[Collected data]
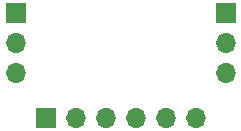
<source format=gbr>
%TF.GenerationSoftware,KiCad,Pcbnew,8.0.3*%
%TF.CreationDate,2024-11-06T18:50:30+09:00*%
%TF.ProjectId,M5StackCam-20240924,4d355374-6163-46b4-9361-6d2d32303234,rev?*%
%TF.SameCoordinates,Original*%
%TF.FileFunction,Soldermask,Top*%
%TF.FilePolarity,Negative*%
%FSLAX46Y46*%
G04 Gerber Fmt 4.6, Leading zero omitted, Abs format (unit mm)*
G04 Created by KiCad (PCBNEW 8.0.3) date 2024-11-06 18:50:30*
%MOMM*%
%LPD*%
G01*
G04 APERTURE LIST*
%ADD10R,1.700000X1.700000*%
%ADD11O,1.700000X1.700000*%
G04 APERTURE END LIST*
D10*
%TO.C,J1*%
X17780000Y2540000D03*
D11*
X17780000Y0D03*
X17780000Y-2540000D03*
%TD*%
D10*
%TO.C,J2*%
X0Y2540000D03*
D11*
X0Y0D03*
X0Y-2540000D03*
%TD*%
D10*
%TO.C,J3*%
X2540000Y-6350000D03*
D11*
X5080000Y-6350000D03*
X7620000Y-6350000D03*
X10160000Y-6350000D03*
X12700000Y-6350000D03*
X15240000Y-6350000D03*
%TD*%
M02*

</source>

What to do: Copy out each line of the data containing the string "LIST".

Result for this exercise:
G04 APERTURE LIST*
G04 APERTURE END LIST*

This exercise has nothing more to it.